What makes Hoyston and company even more nervous, though, is how their music has been mislabeled over the last couple of years. With the recent ascendance of sassy, dance-punk bands like the Rapture and Radio 4, Erase Errata has constantly been lumped in with a relatively shallow -- and mostly Gotham-based -- '80s-throwback movement that it wants no part of.

"I'd never even heard of a lot of these bands until people started comparing us to them in every article," Hoyston vents "Maybe I'm just burned-out, but all that stuff that's gotten so big lately, I can't stand it. When all the pretty people in New York get involved in something, it usually turns bad."

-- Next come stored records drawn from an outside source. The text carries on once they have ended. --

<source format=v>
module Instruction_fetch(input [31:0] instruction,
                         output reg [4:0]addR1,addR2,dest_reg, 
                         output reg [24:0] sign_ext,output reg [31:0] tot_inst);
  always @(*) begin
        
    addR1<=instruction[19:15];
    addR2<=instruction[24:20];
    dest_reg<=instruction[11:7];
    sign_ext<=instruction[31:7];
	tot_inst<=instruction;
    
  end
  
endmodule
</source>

But as much as Erase Errata may want to distance itself from New York's retro-hipster contingent, there's no denying the similarities between the band's jerky, fissured sound and the spasmodic attack of the late-'70s/early-'80s post-punk era that everyone east of the Hudson River is ripping off nowadays. Echoes of revered, girl-fronted cult groups like Lilliput, Pylon, the Slits, Lydia Lunch's Teenage Jesus and the Jerks can be heard in Erase Errata's funky, double-jointed, oddly danceable dissonance.

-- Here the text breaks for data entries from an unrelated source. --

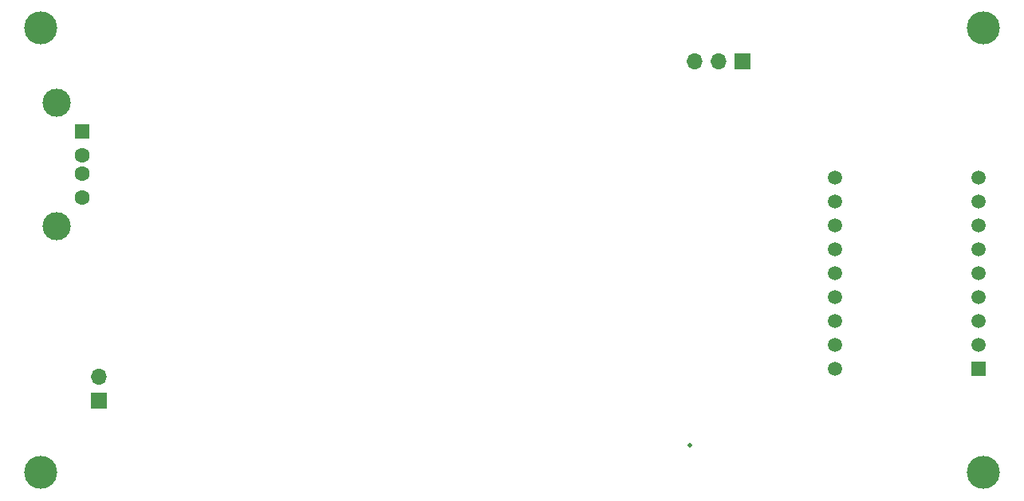
<source format=gbr>
%TF.GenerationSoftware,KiCad,Pcbnew,(6.0.0-rc1-19-g83300c0b61)*%
%TF.CreationDate,2021-11-25T18:24:15-08:00*%
%TF.ProjectId,autotunemic,6175746f-7475-46e6-956d-69632e6b6963,rev?*%
%TF.SameCoordinates,Original*%
%TF.FileFunction,Soldermask,Bot*%
%TF.FilePolarity,Negative*%
%FSLAX46Y46*%
G04 Gerber Fmt 4.6, Leading zero omitted, Abs format (unit mm)*
G04 Created by KiCad (PCBNEW (6.0.0-rc1-19-g83300c0b61)) date 2021-11-25 18:24:15*
%MOMM*%
%LPD*%
G01*
G04 APERTURE LIST*
%ADD10C,3.500000*%
%ADD11R,1.600000X1.600000*%
%ADD12C,1.600000*%
%ADD13C,3.000000*%
%ADD14C,0.500000*%
%ADD15R,1.500000X1.500000*%
%ADD16C,1.500000*%
%ADD17R,1.700000X1.700000*%
%ADD18O,1.700000X1.700000*%
G04 APERTURE END LIST*
D10*
%TO.C,REF\u002A\u002A*%
X103069000Y-106680000D03*
%TD*%
D11*
%TO.C,J_usb1*%
X107408000Y-117658000D03*
D12*
X107408000Y-120158000D03*
X107408000Y-122158000D03*
X107408000Y-124658000D03*
D13*
X104698000Y-114588000D03*
X104698000Y-127728000D03*
%TD*%
D10*
%TO.C,REF\u002A\u002A*%
X203145000Y-106680000D03*
%TD*%
D14*
%TO.C,MK_mic1*%
X171958000Y-151038000D03*
%TD*%
D15*
%TO.C,U_display1*%
X202609500Y-142929500D03*
D16*
X202609500Y-140389500D03*
X202609500Y-137849500D03*
X202609500Y-135309500D03*
X202609500Y-132769500D03*
X202609500Y-130229500D03*
X202609500Y-127689500D03*
X202609500Y-125149500D03*
X202609500Y-122609500D03*
X187369500Y-122609500D03*
X187369500Y-125149500D03*
X187369500Y-127689500D03*
X187369500Y-130229500D03*
X187369500Y-132769500D03*
X187369500Y-135309500D03*
X187369500Y-137849500D03*
X187369500Y-140389500D03*
X187369500Y-142929500D03*
%TD*%
D10*
%TO.C,REF\u002A\u002A*%
X203145000Y-153924000D03*
%TD*%
D17*
%TO.C,J_aout1*%
X109220000Y-146304000D03*
D18*
X109220000Y-143764000D03*
%TD*%
D10*
%TO.C,REF\u002A\u002A*%
X103069000Y-153924000D03*
%TD*%
D17*
%TO.C,J_1*%
X177546000Y-110236000D03*
D18*
X175006000Y-110236000D03*
X172466000Y-110236000D03*
%TD*%
M02*

</source>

"I'd never even heard of a lot of these bands until people started comparing us to them in every article," Hoyston reiterates. "It might just be that we were influenced by some of the same things that influenced all those bands in the late '70s or whenever. I don't really listen to any of that dance-y stuff that people think is supposed to sound like us; I try not to listen to anything with any kind of disco beat or anything like that."

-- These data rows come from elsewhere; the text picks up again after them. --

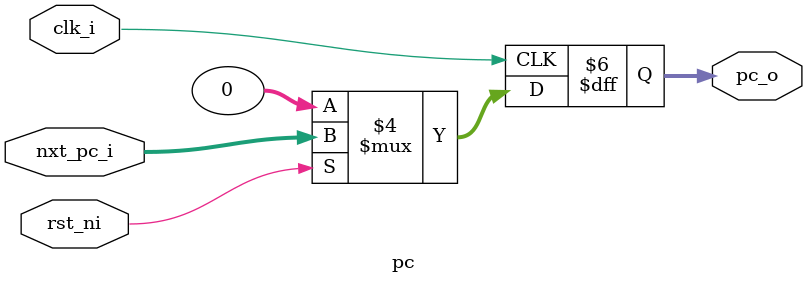
<source format=sv>
module pc(
	input logic [31:0] nxt_pc_i,
	input logic clk_i,
	input logic rst_ni,
	output logic [31:0] pc_o);
	
	always_ff @(posedge clk_i) begin
		if(!rst_ni) 
			pc_o <= 32'b0;
		else
			pc_o <= nxt_pc_i;
	end
endmodule

</source>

Still, this aversion to dance rhythms didn't stop Erase Errata from releasing a twelve-inch of mirror-ball-friendly remixes earlier this year. With tracks by underground electronic artists like Kid 606, Matmos, Kevin Blechdom and Adult, the disc confirms what Erase Errata concert-goers have known all along: The group's music can have a wrenching effect on your pelvis.

"Yeah, people go crazy dancing when we play," Hoyston concedes. "Sometimes it's just bobbing, depending on the crowd, and sometimes it's total crowd-surfing. You can't help it; at our shows, something just kind of takes over."

Indeed, her lyrics to the song "Dexterity Is #2" read like a veritable get-down manifesto -- or at least the storyboard to a Michael Jackson video: "Mirror footprints on the floor/Follow those steps as they light up/Dexterity is part of being a good citizen/Dance, U.S.A., dance!"

"Most of the songs we play live are our kind of dance songs," says Hoyston, "the songs that get people really hyped up. It makes things a lot more interactive and thrilling. And it makes me, as a performer, feel a part of something as opposed to just being the television for these people tonight." (Coincidentally, one of the songs on Other Animals is titled "How to Tell Yourself From a Television.") "Sometimes people just sit there and watch you like they watch a movie. I like when they get excited about what's going on. I would hope that people go away with some kind of extra energy or physical empowerment from having jumped around and had fun."

But Hoyston has a more personal, even selfish reason for inciting fans to party on the dance floor at Erase Errata shows. "I really appreciate it when people are going nuts," she confesses with a laugh. "That means they're not just standing there and making me nervous."